Морда волчонка была вся в крови. Он царапался, кусался, дико визжа от страха, как мог, отбивался. Чем сильнее бил Мямуч волчонка, тем больше он терял самообладание. Он до такой степени устал, что с трудом держался на ногах. На минутку он остановился, чтобы тыльной стороной руки вытереть вспотевшее лицо. В это время под его глаза попала плачущая за окном и жалостливо смотрящая на все, что происходит во дворе, Шахрузат. Мямуч, как будто бы ждал этого взгляда, выкинул полуживого волчонка далеко от себя и устремился к девчонке.

Жизнь волчонка Тарзана рядом с Мямучом превратилась в самую тяжелую жизнь дикого животного на этом свете. Мямуч каждый день избивал его. Если его вдруг спросили бы зачем, с какой целью избиваешь его, он бы и толком не ответил. Может, сказал бы: «Просто так!
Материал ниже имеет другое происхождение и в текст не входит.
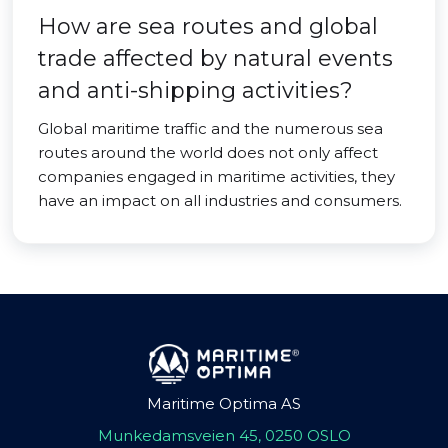
How are sea routes and global
trade affected by natural events
and anti-shipping activities?
Global maritime traffic and the numerous sea
routes around the world does not only affect
companies engaged in maritime activities, they
have an impact on all industries and consumers.
Maritime Optima AS
Munkedamsveien 45, 0250 OSLO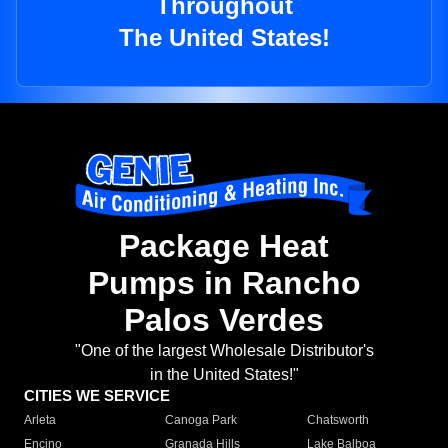
Throughout
The United States!
Package Heat
Pumps in Rancho
Palos Verdes
"One of the largest Wholesale Distributor's
in the United States!"
CITIES WE SERVICE
Arleta
Canoga Park
Chatsworth
Encino
Granada Hills
Lake Balboa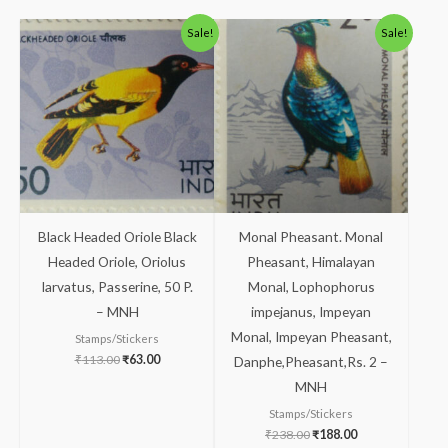
Original
Current
Original
Current
Sale!
Sale!
price
price
price
price
was:
is:
was:
is:
₹113.00.
₹63.00.
₹238.00.
₹188.00.
Black Headed Oriole Black
Monal Pheasant. Monal
Headed Oriole, Oriolus
Pheasant, Himalayan
larvatus, Passerine, 50 P.
Monal, Lophophorus
– MNH
impejanus, Impeyan
Monal, Impeyan Pheasant,
Stamps/Stickers
₹
113.00
₹
63.00
Danphe,Pheasant,Rs. 2 –
MNH
Stamps/Stickers
₹
238.00
₹
188.00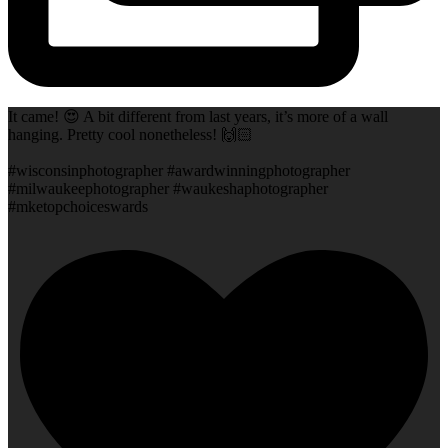
It came! 😍 A bit different from last years, it’s more of a wall
hanging. Pretty cool nonetheless! 🙌🏻
#wisconsinphotographer #awardwinningphotographer
#milwaukeephotographer #waukeshaphotographer
#mketopchoiceswards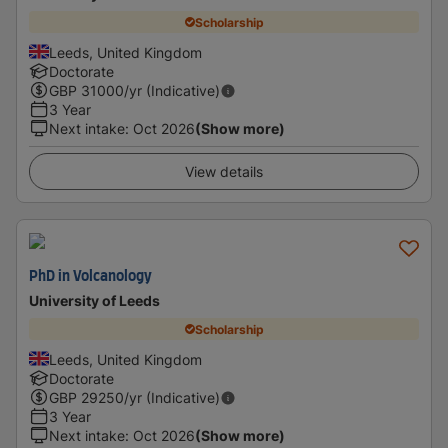
Scholarship
Leeds, United Kingdom
Doctorate
GBP
31000
/yr (Indicative)
3 Year
Next intake
:
Oct 2026
(Show more)
View details
PhD in Volcanology
University of Leeds
Scholarship
Leeds, United Kingdom
Doctorate
GBP
29250
/yr (Indicative)
3 Year
Next intake
:
Oct 2026
(Show more)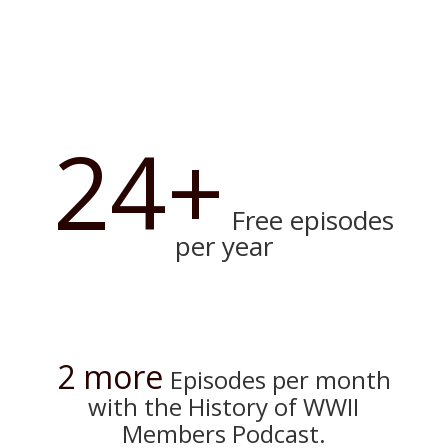
24+
Free episodes
per year
2 more
Episodes per month
with the History of WWII
Members Podcast.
От того, что он волчье отродие!» У него были три ненавистных существа на свете: жена, от которой у него не было детей, Шахрузат, которую он в подоле платья принесла к нему из-под забора, Тарзан, который защищает и любит их, ненавидел его.

Когда хоть раз видишь, как Мямуч издевается над ними, мучает их, создавалось такое впечатление, что он такую ненависть к себеподобным, к животным он перенял с молоком матери.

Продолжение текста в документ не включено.